Zunächst muß betont werden, daß das erste Auskunftsmittel der weniger Eingeweihten, der krankhaften Erscheinung mit Aufbietung der Willenskraft entgegenzutreten, sehr zweischneidig wirkt. In ganz leichten Fällen und namentlich bei schnell vorübergehender Disposition zu Schwindelanwandlungen mag es ganz gute Dienste thun, durch Ueberwindung und Gewöhnung die Empfindungen zu bekämpfen. In allen schwereren Fällen wird damit nur geschadet: durch die erneute Erschütterung wächst die Empfindlichkeit oft in solchem Maße, daß die Schwindel- und Angstgefühle nun auch in den Traum übergehen und immer größeren Platz in den Vorstellungen einnehmen. Es ist klar, daß damit die erstrebte Gleichgültigkeit gegen den peinlichen Eindruck nicht erreicht werden kann. Erfahrene Bergsteiger wissen auch ganz gut, daß man die Sache nicht forcieren kann, und ruhen lieber einen Tag, wenn sie sich solcher Disposition bewußt sind. Oft genügt ein längeres Ausruhen und eine gute Nacht, um wieder die nötige Sicherheit zu gewinnen.

Aus der berührten ursächlichen Bedeutung des übermäßigen Alkoholgenusses ergiebt sich schon, daß der oft genug angewendete Rat, den Schwindel mit einem Glase Portwein oder Cognac zu vertreiben, mindestens sehr trügerische und nur Augenblickserfolge haben kann. Wie bei allen nervösen Schwächezuständen muß daher auch hier dringend davor gewarnt werden, in dem Alkohol ein Heilmittel zu sehen. Gerade bei länger dauernder Anlage zu Schwindel sieht man regelmäßig sehr ungünstige Wirkungen. Die Hochtouristen haben ja auch schon lange auf dies Anregungsmittel verzichtet, weil sie es als gefährlich erkannt haben.
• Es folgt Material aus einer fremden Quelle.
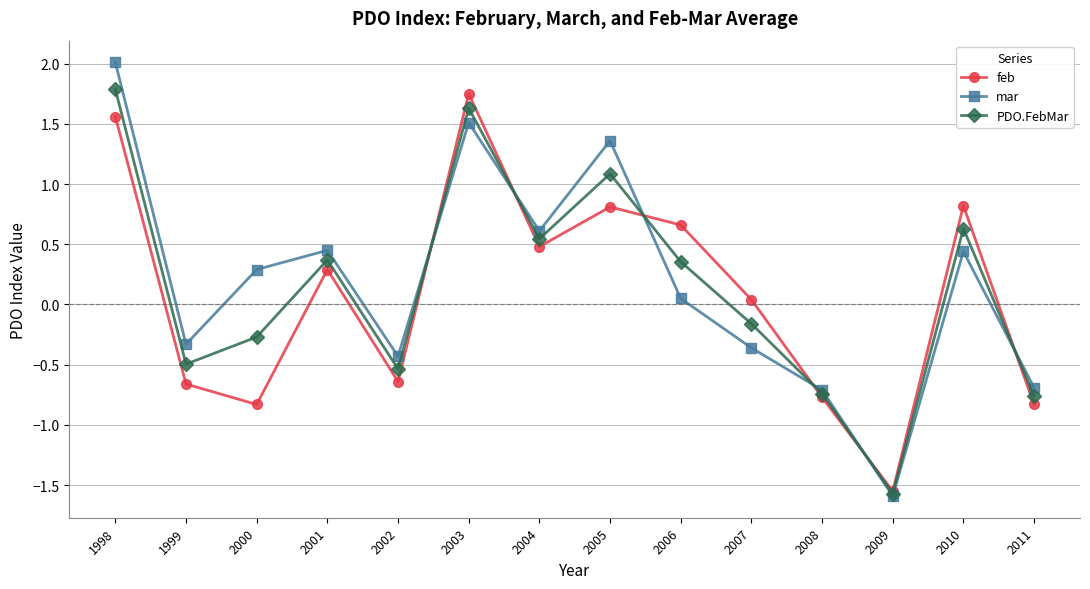

Where do feb and PDO.FebMar first cross each other?

2002 and 2003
Ebenso verfehlt würde es sein, die dem Schwindel zu Grunde liegende vermehrte Reizbarkeit, wie es oft geschieht, mit kalten Bädern und kalten Abreibungen bekämpfen zu wollen. Es kann nicht oft und nicht dringend genug betont werden, daß die kalten Wasserprozeduren erregend auf das Nervensystem wirken. Wo die beruhigende, stärkende Wirkung am Platze ist, kommen nur sehr milde Wasseranwendungen in Frage, am besten Halbbäder von 26 bis 24 Grad Réaumur mit Bespülungen des Oberkörpers mit demselben Wasser, vier Minuten lang, täglich oder jeden zweiten Tag genommen. Weniger gut sind nasse Abklatschungen mit einem Laken von 24 Grad Réaumur, ohne starkes Reiben. Nach jeder solchen Wasseranwendung ist eine halbe Stunde Ruhe nötig.

Auch im übrigen soll das Verhalten schonend und ruhig sein. So wertvoll für alle Menschen der Genuß frischer Luft ist, so unzweckmäßig sind bei Erschöpfungszuständen gewaltsame, anstrengende Spaziergänge und andere angreifende körperliche Uebungen. In den Erholungen soll ebenso wie in der Arbeit ein vernünftiges, den Kräften angemessenes Gleichmaß und Mittelmaß beobachtet werden. Nur dadurch läßt sich eine Kräftigung des Nervensystems und vermehrte Widerstandsfähigkeit erzielen. Wo diese Maßregeln der Gesundheitspflege nicht ausreichen, um die Beschwerden zu beseitigen, ist fachmännischer Rat einzuholen; hier tritt die Kunst des Arztes ein, die den Einzelfall in allen seinen Bedingungen erfaßt und deshalb nie zum Gemeingut werden kann.